Since a spate of drunken, violent attacks over the past 10 years, authorities have been working to make the streets of the CBD safer at night. Stricter law and order has been part of it, but art galleries and festivals have been encouraged to stay open late – and with good effect, it seems.

“We took a full-spectrum approach,” Cr Doyle says.

“You’ll recall the last night of the Salvador Dali exhibition, back in 2009, when the National Gallery stayed open all night. There were crowds going back and around the corner at Flinders Street Station.

“That’s typically one of the hotspots, where trouble occurred late at night. Yet that night it was peaceful, it was good-natured, it was well-behaved.

“It changes the whole culture of the city, when you’ve got activities like that,” he says.

While financial incentives have been offered for events such as the Dali exhibition, it is unclear what funding is currently on the table to encourage similar cultural events in the future, or what will be offered in years to come.

However, staying open late may be its own reward. Nearly 2000 late-night jobs were created between 2009 and 2013, according to a recent report from the National Local Government Drug and Alcohol Advisory Committee, highlighting just how booming Melbourne’s night-time economy is.

When asked if there was a push to have small bars granted later licences, Cr Doyle replied: “Absolutely. They are not the venues where we had trouble. It was those big beer barns, like QBH, that were causing us difficulty.” He says the council had supported one licence extension, and opposed another, based on their track records.

But it’s not just about the bars, he says, “because that’s still about the sale and consumption of alcohol.”

Late-night markets – at the Queen Victoria Market and elsewhere – are also on the cards, and the council is calling for more buskers after midnight. The council says a number of forums with restaurateurs and bar owners are under way.
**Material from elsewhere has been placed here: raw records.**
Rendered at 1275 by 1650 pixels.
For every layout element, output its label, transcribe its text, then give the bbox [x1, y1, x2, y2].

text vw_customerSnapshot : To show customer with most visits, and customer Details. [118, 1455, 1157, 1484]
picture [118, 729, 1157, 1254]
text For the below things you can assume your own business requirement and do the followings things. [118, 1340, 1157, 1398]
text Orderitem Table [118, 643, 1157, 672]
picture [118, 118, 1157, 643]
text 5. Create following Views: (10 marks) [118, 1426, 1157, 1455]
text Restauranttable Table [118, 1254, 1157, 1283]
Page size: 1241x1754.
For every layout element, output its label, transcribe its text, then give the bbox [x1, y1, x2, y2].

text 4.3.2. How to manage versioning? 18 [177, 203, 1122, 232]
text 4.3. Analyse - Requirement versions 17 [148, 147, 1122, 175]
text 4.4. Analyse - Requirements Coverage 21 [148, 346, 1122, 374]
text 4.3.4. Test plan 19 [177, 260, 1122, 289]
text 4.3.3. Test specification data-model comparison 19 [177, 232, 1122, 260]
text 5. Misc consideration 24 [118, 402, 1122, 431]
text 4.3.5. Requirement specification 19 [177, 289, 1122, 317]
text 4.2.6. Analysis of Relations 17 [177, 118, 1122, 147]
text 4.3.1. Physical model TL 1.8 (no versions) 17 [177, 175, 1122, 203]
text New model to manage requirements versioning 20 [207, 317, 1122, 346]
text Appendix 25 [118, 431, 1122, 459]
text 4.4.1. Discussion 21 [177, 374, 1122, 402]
Pettifer, who is also a lecturer in fine art at RMIT, says any move to encourage more culture in the city can only be a good thing.

“It changes the atmosphere, and I hate to use this word, but it gives it more of a European feel, where it’s not uncommon to see people going out and having meals at 10 o’clock at night, or having the kids out walking the streets, rather than just your King Street crowd.

“There’s (already) a different approach to drinking in Melbourne to what there was previously. Whether government has lead it or responded to it, it’s a chicken-and-egg thing. But they’ve certainly been responsive and tried to work with those changes and encouraged them.

“This is probably the latest example of that. I respect that they are trying a different approach, not a heavy-handed approach like in Sydney and Newcastle.”

If it’s a case of treating people like adults so they behave like adults, it seems the government response has grown up, too. “It doesn’t happen by accident,” Cr Doyle says. “We did it by bringing all of the players together.”